Today, I would like to think all would protect my right to live as I choose, as I would protect theirs, without reference to them, as they need never refer to me, merely with reference to the law, since I am as much part of this land as they.

We all stand before one law, non-specific of race or creed, as befits the tradition and core values that forge the central part of our social existence. This transcends culture, defining a core set of values with which we all live in the manner we each choose.

The first measure of our commitment freedom of the individual, to the core value our European tribal ancestors, is the extent our law is without race or creed. In this first measure we in New Zealand fail, for the Maori Parliamentary seats breach the measure. Muslim social structure also fails, it defined by creed, not by equal rights no matter creed, gender or viewpoint.

We are plural today, undone only in conflict. This is part of freedom's price, for freedom is a flower that blossoms only in fields fertilized with blood. Should you disagree, I suggest you check history, and the deaths in the name of freedom, tens of millions have regarded it a cause worthy of life commitment, this is the kernel of my spirit, it is where I come from and am committed to see progress.

Freedom, and only in freedom, will the human spirit soar, and only in disciplined commitment to ensure our western social structures is freedom secure.

Living side by side, we need all embrace the common aim of fulfillment through freedom, committing to the social structure that best enables our goals, and then within that social structure we live as we choose, and accept others may choose to live differently from us, even in ways we cannot abide but must accept.

Self-determination in the modern plural society is choosing how I will live and giving up the idea I have any right to direct how others should live.
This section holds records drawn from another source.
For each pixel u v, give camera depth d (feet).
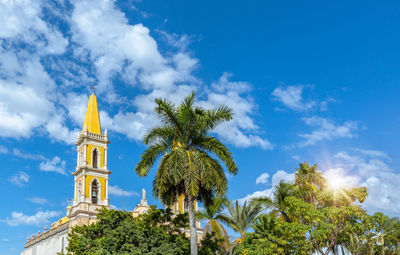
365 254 158.51
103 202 236.84
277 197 147.23
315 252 143.02
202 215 160.35
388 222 145.38
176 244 125.29
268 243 129.70
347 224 132.67
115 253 117.19
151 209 135.95
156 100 104.94
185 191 104.42
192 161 100.42
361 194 133.90
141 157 106.63
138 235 122.21
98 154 248.52
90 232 131.64
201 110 108.78
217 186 102.12
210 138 108.58
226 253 155.84
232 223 161.68
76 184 242.37
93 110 263.08
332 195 135.95
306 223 135.74
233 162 105.40
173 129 107.86
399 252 162.81
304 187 146.20
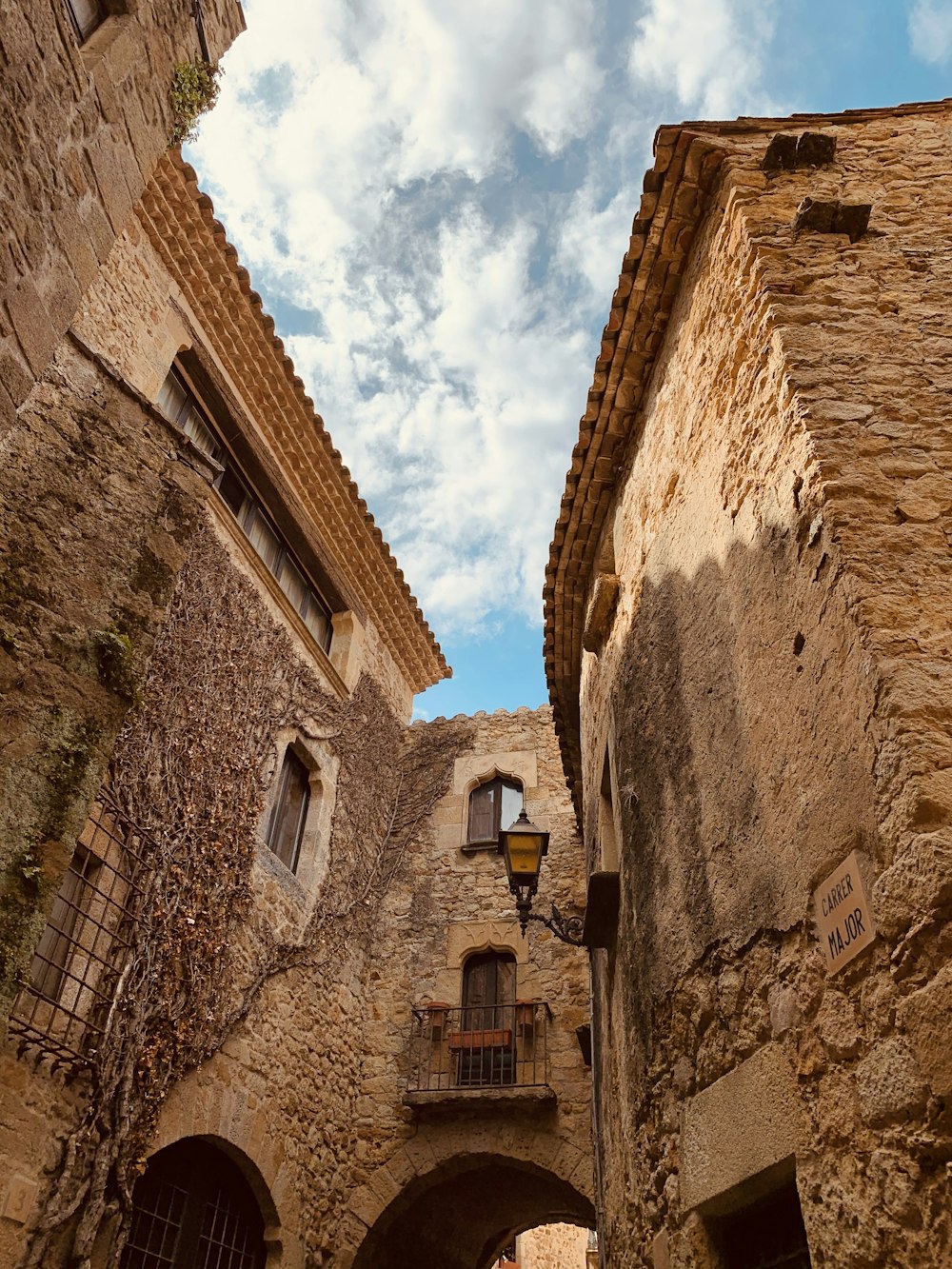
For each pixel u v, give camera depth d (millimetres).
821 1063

We need to embrace our common social structure, willing to defend the right of others to be, as they commit to our right to be, culture then expressing the group to which we gravitate and with whom we most identify and associate, while not losing sight of the broader western global social movement to which we all belong.

We need learn better how to accept the hard part of being free, namely, freedom is the demand to accept those very different from us, and offers merely the right to discipline ourselves. In embracing our freedom, showing our great grand children how to live fully within freedom, to become all that humans can be and more, greater than us, we must never compromise on our social structure that enables our freedom.

-§-
Notes:
  • By mind, I imply no metaphysics, referring only to the conscious aspect of the operation of the brain. For full discussion on existence of ideas, and of the mind see the papers at grlphilosophy.co.nz.
  • The Johari window explores what we know of us, others know of us, neither know of us, and both know of us.
  • See the poem The ‘I of I’ in the poetry section of grlphilosophy.co.nz.
  • A role is a set of thoughts and actions linked to a set of circumstances, so lover, friends, disciplinarian, father, and mother are all examples of roles. Our lives structured by circumstances, which demand different roles; it is this that asserts role complexity of everyday life.
  • See the paper ‘Causes of depression’ at grlphilosophy.co.nz.